Entre deux maires…
Le 6 novembre prochain, les Montréalais devront se choisir un maire. Voir a voulu jaser culture avec les deux principaux opposants dans cette course électorale: le maire Tremblay et… le maire Bourque!
De façon générale, comment pensez-vous que les Montréalais vous perçoivent?
Gérald Tremblay: "De plus en plus, les gens me voient comme un défenseur de Montréal. Et je l’ai démontré à plusieurs reprises dans les dossiers du Grand Prix, de la FINA ou de l’hôpital des Shriners, par exemple."
Pierre Bourque: "Je crois qu’ils ont un grand respect pour moi. Et de l’affection aussi. Je pense qu’ils voient en moi quelqu’un qui est avant tout passionné par Montréal."
Quelles sont vos orientations générales en ce qui concerne le développement culturel de Montréal? Préférez-vous de grandes manifestations ou de la culture "de proximité"?
GT: "On doit travailler davantage sur la demande que sur l’offre. Parce que l’offre culturelle est déjà considérable à Montréal, que ce soit en ce qui concerne les bibliothèques, les maisons de la culture, les festivals, les musées, etc. Il y a donc une offre importante qu’il faut cependant rendre plus accessible. Il faut faire ce que nous appelons de la "médiation de la culture". Il faut retourner dans les différents arrondissements et adapter l’offre aux besoins de la population. Pour nous, c’est fondamental. Il doit évidemment y avoir de grandes manifestations qui donnent à Montréal de la crédibilité sur la scène internationale (Festival de Jazz, Cirque du Soleil, FrancoFolies), mais il faut aussi qu’il y ait dans chaque arrondissement des activités qui permettent aux gens de s’approprier la culture afin de développer un "réflexe culturel"."

——

EXERCICES À FAIRE
**1)** Répondez aux questions suivantes à partir de l'entrevue sur la culture à Montréal.
(a) À quelle date les Montréalais devront-ils se choisir un maire ?
(b) Selon Pierre Bourque, qu'éprouvent les Montréalais à son égard ?
(c) Quelles grandes manifestations Gérald Tremblay cite-t-il comme donnant à Montréal de la crédibilité sur la scène internationale ?
**2)** Poursuivez l'entrevue sur la culture à Montréal à partir de la dernière phrase présentée.

DONNÉES PRÉSENTÉES
——

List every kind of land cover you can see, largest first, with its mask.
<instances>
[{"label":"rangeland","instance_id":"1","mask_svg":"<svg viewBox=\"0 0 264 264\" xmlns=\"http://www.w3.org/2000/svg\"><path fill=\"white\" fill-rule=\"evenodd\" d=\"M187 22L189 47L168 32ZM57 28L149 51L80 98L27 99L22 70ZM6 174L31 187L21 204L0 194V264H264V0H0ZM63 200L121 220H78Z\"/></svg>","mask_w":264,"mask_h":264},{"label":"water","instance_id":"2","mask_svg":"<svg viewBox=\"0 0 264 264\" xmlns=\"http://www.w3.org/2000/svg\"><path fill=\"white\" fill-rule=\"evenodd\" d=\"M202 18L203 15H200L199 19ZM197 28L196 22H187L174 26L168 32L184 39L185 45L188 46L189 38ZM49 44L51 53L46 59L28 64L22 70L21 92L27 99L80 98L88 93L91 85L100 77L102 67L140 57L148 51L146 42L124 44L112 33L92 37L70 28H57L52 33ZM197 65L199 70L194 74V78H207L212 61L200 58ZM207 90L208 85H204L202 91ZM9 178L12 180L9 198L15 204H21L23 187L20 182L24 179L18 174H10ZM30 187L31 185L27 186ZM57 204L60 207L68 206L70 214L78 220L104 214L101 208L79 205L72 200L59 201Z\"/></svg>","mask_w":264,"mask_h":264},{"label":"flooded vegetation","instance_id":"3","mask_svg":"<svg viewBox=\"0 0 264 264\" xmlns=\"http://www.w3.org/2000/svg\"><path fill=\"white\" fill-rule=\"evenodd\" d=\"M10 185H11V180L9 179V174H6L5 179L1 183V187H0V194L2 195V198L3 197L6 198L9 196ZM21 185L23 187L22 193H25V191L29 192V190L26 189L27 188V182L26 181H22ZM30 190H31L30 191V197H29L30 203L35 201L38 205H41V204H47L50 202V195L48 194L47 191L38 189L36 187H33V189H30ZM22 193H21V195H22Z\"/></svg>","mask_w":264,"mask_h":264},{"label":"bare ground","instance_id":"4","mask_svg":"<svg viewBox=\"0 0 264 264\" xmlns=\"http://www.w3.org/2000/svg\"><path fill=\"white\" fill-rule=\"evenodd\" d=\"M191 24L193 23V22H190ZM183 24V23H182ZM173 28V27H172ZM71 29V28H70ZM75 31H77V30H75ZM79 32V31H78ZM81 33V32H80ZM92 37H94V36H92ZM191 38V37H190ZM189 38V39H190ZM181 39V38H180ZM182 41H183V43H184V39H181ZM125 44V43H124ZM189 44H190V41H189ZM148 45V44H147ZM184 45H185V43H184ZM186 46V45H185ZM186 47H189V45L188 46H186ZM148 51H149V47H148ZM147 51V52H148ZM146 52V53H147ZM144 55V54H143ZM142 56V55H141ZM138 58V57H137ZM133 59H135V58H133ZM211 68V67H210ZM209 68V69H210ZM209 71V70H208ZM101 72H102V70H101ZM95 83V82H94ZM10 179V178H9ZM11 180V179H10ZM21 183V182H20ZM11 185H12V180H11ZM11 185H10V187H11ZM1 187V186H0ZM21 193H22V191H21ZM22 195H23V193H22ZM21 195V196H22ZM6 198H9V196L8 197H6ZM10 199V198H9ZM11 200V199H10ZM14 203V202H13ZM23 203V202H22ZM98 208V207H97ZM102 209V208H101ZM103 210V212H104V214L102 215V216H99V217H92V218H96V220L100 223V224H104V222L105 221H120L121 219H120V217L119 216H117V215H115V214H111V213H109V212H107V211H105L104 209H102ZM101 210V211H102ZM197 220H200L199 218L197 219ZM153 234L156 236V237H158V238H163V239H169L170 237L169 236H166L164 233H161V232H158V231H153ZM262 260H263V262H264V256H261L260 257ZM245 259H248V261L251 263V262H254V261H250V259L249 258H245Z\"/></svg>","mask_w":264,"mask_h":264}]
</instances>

——

RÉPONSES AUX EXERCICES
**1)**
(a) Le 6 novembre.
(b) Un grand respect et de l'affection.
(c) Le Festival de Jazz, le Cirque du Soleil et les FrancoFolies.

**2)**
PB: "J’ai toujours été davantage pour la culture de proximité. Par exemple, je souhaite valoriser surtout les communautés culturelles à Montréal. L’expression culturelle dans les quartiers a toujours été un élément fort que j’ai encouragé et qui pourrait nous rapprocher des différentes communautés que l’on trouve ici. Cela pourrait se concrétiser par une meilleure utilisation des parcs pour la tenue d’événements et, éventuellement, la création de centres sur la culture arabe, africaine ou latino-américaine, par exemple… Ce sont là des projets que l’on souhaiterait réaliser. Mais évidemment, tout ça n’empêche pas que l’on respecte nos grandes institutions que sont, par exemple, l’OSM ou encore Les Grands Ballets Canadiens."
Que comptez-vous faire pour soutenir l’OSM, l’Opéra de Montréal ou Les Grands Ballets Canadiens?
GT: "On les soutient déjà par le biais du Conseil des arts de Montréal, à qui la Ville donne une enveloppe annuelle de 10 millions $. On aimerait bien en mettre davantage, mais déjà 5 % de notre budget actuel va à la culture. On ne peut pas continuer à accélérer le développement du soutien à la culture en utilisant des revenus basés à 80 % sur les taxes municipales."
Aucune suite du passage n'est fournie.